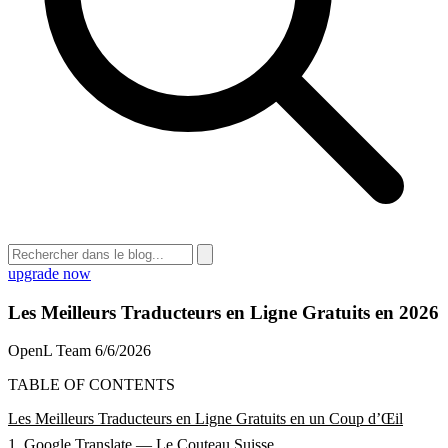
upgrade now
Les Meilleurs Traducteurs en Ligne Gratuits en 2026
OpenL Team
6/6/2026
TABLE OF CONTENTS
Les Meilleurs Traducteurs en Ligne Gratuits en un Coup d’Œil
1. Google Translate — Le Couteau Suisse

════════

**Task description**
Word for word, quote the lines from the line containing "TABLE OF CONTENTS" through the end of the material, both included, and nothing else.

**Response below**
TABLE OF CONTENTS
Les Meilleurs Traducteurs en Ligne Gratuits en un Coup d’Œil
1. Google Translate — Le Couteau Suisse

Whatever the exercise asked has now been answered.